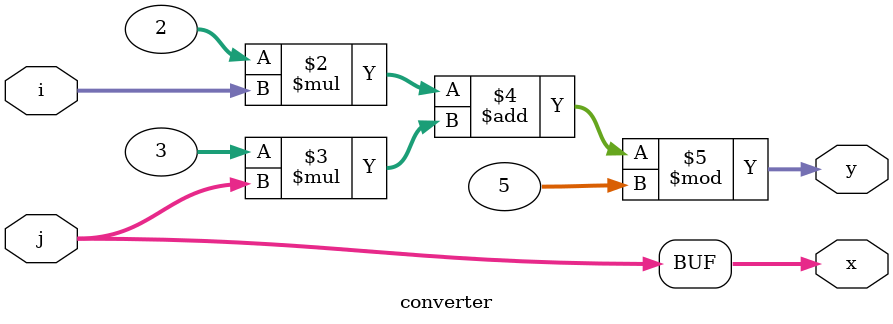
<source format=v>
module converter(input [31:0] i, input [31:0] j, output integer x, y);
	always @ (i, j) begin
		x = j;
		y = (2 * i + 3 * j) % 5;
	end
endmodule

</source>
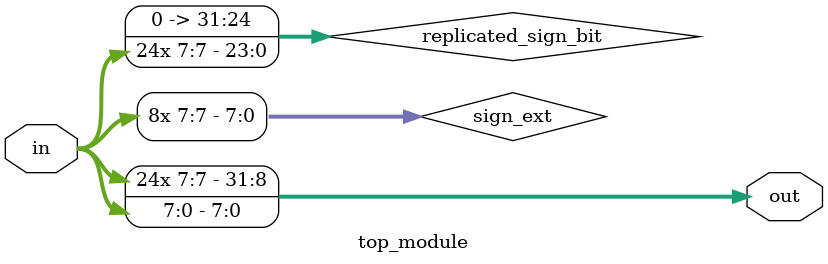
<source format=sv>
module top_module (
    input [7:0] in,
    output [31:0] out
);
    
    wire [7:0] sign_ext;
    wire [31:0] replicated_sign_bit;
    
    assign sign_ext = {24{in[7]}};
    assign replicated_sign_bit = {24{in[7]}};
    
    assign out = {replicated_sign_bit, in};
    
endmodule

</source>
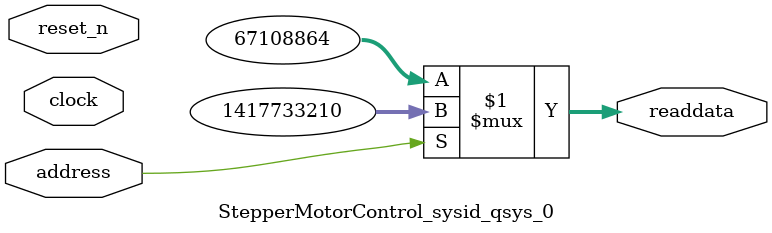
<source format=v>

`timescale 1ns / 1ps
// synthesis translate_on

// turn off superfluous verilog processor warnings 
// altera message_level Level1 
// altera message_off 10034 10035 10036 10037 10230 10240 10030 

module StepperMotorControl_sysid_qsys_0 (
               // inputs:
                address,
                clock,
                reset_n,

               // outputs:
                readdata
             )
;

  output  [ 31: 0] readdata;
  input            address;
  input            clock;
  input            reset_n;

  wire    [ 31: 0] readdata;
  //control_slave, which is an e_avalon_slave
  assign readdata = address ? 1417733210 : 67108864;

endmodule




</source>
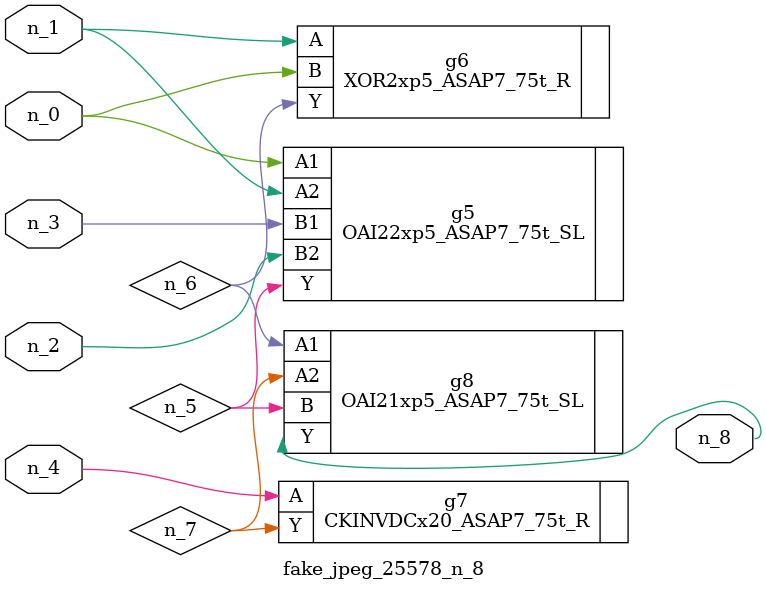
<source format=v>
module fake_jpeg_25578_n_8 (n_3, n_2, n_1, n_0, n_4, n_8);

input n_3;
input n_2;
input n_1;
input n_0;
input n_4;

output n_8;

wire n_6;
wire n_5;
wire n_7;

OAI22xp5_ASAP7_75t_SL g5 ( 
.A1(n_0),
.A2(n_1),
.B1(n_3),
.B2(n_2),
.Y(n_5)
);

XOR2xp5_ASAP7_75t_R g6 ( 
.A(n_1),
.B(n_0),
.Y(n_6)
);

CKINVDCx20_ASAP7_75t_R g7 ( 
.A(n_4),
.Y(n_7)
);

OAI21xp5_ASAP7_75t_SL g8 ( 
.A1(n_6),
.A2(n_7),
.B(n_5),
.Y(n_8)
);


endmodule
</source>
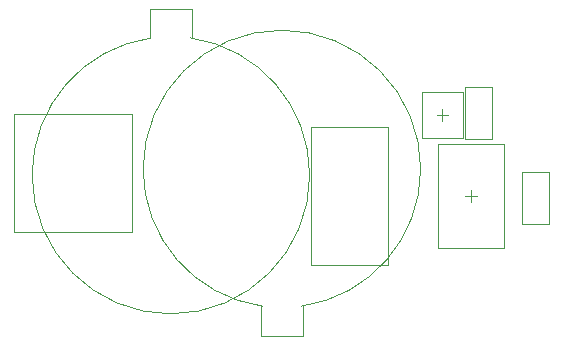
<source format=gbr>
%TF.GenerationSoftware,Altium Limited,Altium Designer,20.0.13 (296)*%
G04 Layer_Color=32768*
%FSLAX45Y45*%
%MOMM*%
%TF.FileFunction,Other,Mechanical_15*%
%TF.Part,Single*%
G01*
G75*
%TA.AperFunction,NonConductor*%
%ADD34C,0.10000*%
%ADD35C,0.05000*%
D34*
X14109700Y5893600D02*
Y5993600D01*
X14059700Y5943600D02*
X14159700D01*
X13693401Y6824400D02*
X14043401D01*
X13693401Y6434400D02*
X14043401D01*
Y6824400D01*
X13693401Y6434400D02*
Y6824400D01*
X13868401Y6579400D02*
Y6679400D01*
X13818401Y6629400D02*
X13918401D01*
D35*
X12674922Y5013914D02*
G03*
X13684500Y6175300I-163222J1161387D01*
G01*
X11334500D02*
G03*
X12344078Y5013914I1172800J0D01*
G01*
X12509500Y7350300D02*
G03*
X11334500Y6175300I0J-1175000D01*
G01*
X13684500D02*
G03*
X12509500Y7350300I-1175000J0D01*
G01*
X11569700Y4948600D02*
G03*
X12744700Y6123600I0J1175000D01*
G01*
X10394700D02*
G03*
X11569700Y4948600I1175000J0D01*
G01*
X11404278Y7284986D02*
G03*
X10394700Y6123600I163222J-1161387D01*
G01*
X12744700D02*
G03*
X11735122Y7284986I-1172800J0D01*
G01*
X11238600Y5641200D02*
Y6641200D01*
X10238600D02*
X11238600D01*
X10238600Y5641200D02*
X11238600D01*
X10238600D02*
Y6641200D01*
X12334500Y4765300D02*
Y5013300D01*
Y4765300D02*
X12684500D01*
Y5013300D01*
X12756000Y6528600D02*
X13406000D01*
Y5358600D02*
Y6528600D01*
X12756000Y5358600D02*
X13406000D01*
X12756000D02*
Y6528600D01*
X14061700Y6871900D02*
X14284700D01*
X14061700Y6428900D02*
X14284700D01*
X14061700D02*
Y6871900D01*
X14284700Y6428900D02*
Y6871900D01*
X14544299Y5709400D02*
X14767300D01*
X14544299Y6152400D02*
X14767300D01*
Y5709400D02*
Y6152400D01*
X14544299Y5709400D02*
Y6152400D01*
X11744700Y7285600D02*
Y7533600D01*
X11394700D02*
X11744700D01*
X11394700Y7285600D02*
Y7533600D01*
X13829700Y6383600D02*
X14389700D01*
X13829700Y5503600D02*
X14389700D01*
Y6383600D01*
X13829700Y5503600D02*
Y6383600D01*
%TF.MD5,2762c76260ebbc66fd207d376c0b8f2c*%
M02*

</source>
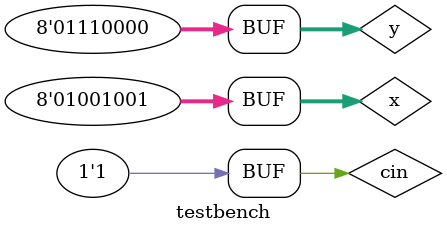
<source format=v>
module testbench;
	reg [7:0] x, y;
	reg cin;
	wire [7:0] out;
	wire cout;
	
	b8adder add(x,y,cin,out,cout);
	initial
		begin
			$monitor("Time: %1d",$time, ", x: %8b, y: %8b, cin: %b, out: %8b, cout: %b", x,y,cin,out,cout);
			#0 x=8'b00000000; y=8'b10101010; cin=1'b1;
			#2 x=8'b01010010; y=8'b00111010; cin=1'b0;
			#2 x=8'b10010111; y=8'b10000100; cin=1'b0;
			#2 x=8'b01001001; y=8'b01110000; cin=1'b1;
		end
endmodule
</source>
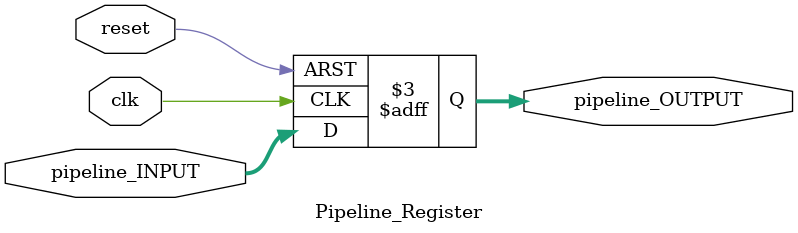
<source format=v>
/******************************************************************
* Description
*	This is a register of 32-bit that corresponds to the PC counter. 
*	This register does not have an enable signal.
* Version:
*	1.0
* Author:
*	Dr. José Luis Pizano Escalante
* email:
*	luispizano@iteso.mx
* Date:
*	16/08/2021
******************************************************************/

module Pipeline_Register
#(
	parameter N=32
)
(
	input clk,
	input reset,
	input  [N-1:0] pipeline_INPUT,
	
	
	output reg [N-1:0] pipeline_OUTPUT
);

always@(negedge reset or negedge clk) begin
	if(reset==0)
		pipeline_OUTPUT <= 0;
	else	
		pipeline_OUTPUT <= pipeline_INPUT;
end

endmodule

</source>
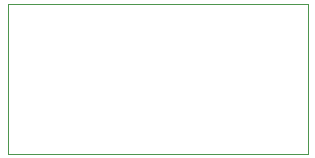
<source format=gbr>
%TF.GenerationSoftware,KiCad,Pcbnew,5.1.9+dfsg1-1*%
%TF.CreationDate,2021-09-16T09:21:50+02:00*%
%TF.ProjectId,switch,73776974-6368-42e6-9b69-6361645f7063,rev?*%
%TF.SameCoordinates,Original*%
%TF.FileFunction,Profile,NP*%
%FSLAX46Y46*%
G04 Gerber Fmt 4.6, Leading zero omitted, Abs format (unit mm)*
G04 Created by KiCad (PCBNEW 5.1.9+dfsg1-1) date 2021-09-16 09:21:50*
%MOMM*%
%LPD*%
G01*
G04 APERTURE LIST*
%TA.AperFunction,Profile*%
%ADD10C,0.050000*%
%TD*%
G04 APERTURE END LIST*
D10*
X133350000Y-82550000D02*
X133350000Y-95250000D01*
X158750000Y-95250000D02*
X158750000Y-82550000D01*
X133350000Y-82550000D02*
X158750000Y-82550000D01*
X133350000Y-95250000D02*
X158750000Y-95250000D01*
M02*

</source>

§ §

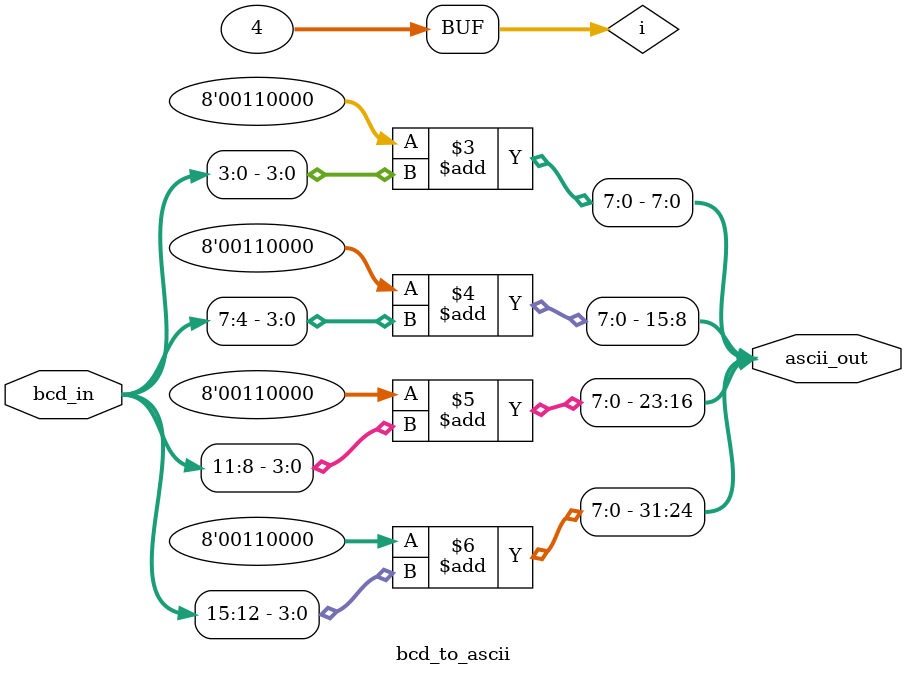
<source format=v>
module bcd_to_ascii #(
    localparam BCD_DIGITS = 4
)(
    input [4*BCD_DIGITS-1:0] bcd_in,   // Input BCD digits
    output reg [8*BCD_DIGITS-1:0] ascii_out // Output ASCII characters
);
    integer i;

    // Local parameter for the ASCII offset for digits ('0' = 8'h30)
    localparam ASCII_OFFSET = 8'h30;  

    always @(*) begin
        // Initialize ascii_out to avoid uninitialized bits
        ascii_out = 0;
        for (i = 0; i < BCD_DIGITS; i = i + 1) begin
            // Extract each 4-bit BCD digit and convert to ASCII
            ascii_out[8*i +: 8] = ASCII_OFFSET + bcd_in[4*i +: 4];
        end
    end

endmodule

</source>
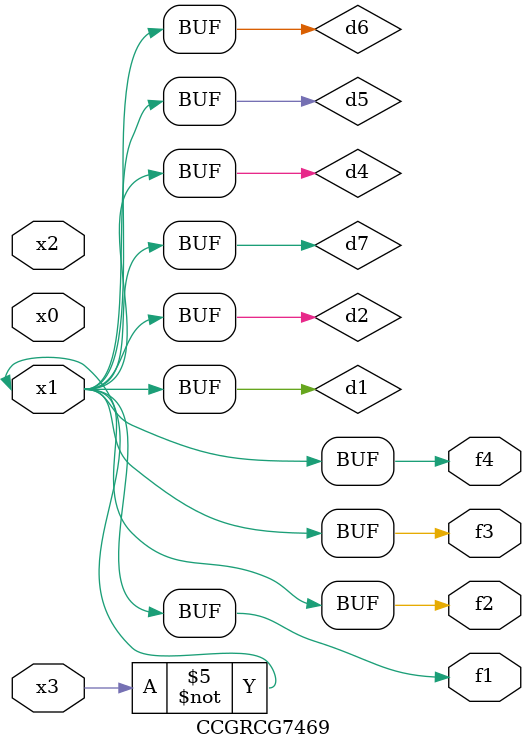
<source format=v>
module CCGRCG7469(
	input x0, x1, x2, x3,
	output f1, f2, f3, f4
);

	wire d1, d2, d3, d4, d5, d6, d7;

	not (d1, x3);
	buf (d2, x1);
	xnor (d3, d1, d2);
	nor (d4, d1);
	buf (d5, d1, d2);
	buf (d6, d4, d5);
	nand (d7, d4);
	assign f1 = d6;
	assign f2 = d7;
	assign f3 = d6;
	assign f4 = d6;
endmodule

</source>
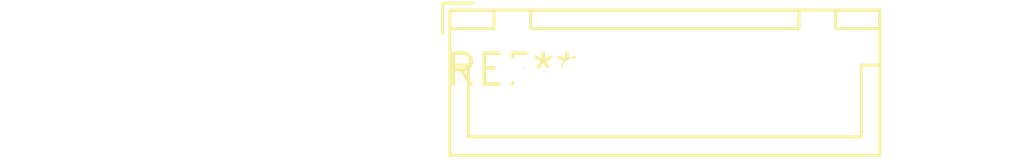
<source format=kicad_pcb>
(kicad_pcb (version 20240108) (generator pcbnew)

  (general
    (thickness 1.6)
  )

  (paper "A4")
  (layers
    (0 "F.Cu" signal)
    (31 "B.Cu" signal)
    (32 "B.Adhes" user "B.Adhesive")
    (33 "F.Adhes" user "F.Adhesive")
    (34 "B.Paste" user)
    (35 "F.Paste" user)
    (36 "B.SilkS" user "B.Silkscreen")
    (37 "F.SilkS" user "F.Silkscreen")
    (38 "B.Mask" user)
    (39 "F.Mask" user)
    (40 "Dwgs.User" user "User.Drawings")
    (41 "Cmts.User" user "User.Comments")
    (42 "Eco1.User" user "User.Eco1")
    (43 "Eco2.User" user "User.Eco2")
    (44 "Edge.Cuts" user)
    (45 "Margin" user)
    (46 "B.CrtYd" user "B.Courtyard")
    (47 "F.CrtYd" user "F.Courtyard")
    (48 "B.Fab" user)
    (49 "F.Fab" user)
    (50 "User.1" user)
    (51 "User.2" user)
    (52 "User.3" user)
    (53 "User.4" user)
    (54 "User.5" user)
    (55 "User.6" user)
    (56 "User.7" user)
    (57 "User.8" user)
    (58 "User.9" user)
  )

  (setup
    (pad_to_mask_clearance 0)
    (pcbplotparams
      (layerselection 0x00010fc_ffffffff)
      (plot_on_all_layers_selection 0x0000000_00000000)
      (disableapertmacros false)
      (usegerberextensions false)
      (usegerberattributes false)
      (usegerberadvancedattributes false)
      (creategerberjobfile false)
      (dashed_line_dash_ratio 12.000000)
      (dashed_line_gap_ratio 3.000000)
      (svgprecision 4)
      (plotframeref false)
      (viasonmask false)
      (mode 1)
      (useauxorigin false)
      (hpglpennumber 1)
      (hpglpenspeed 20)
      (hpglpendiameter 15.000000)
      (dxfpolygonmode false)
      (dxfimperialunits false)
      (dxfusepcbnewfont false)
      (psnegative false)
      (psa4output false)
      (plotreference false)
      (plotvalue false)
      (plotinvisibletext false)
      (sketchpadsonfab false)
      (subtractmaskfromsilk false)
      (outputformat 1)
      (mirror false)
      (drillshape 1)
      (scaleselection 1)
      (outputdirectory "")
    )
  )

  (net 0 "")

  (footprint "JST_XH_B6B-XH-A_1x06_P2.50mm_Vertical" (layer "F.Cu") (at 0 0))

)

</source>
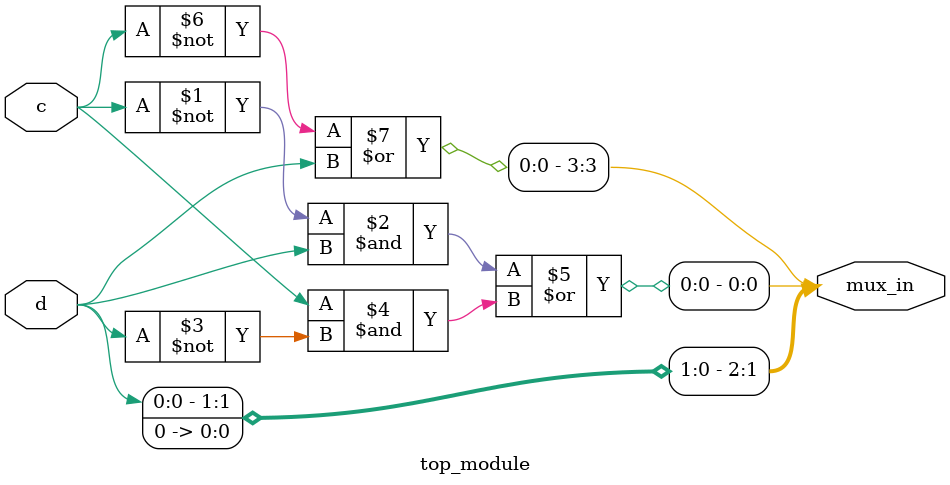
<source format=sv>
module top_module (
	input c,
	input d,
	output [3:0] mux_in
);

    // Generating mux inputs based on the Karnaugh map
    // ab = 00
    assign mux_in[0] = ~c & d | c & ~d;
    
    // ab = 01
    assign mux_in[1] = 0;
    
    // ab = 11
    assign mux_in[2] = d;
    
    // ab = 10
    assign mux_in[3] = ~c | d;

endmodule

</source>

§ §

■ Instructions to follow
Please print the lines above word for word, starting at the one with "#0 x=8'b00000000; y=8'b10101010;" and ending at the one with "output reg [N-1:0] pipeline_OUTPUT", both included, and without any picture.

■ Result of this exercise
			#0 x=8'b00000000; y=8'b10101010; cin=1'b1;
			#2 x=8'b01010010; y=8'b00111010; cin=1'b0;
			#2 x=8'b10010111; y=8'b10000100; cin=1'b0;
			#2 x=8'b01001001; y=8'b01110000; cin=1'b1;
		end
endmodule
</source>
<source format=v>
/******************************************************************
* Description
*	This is a register of 32-bit that corresponds to the PC counter. 
*	This register does not have an enable signal.
* Version:
*	1.0
* Author:
*	Dr. José Luis Pizano Escalante
* email:
*	luispizano@iteso.mx
* Date:
*	16/08/2021
******************************************************************/

module Pipeline_Register
#(
	parameter N=32
)
(
	input clk,
	input reset,
	input  [N-1:0] pipeline_INPUT,
	
	
	output reg [N-1:0] pipeline_OUTPUT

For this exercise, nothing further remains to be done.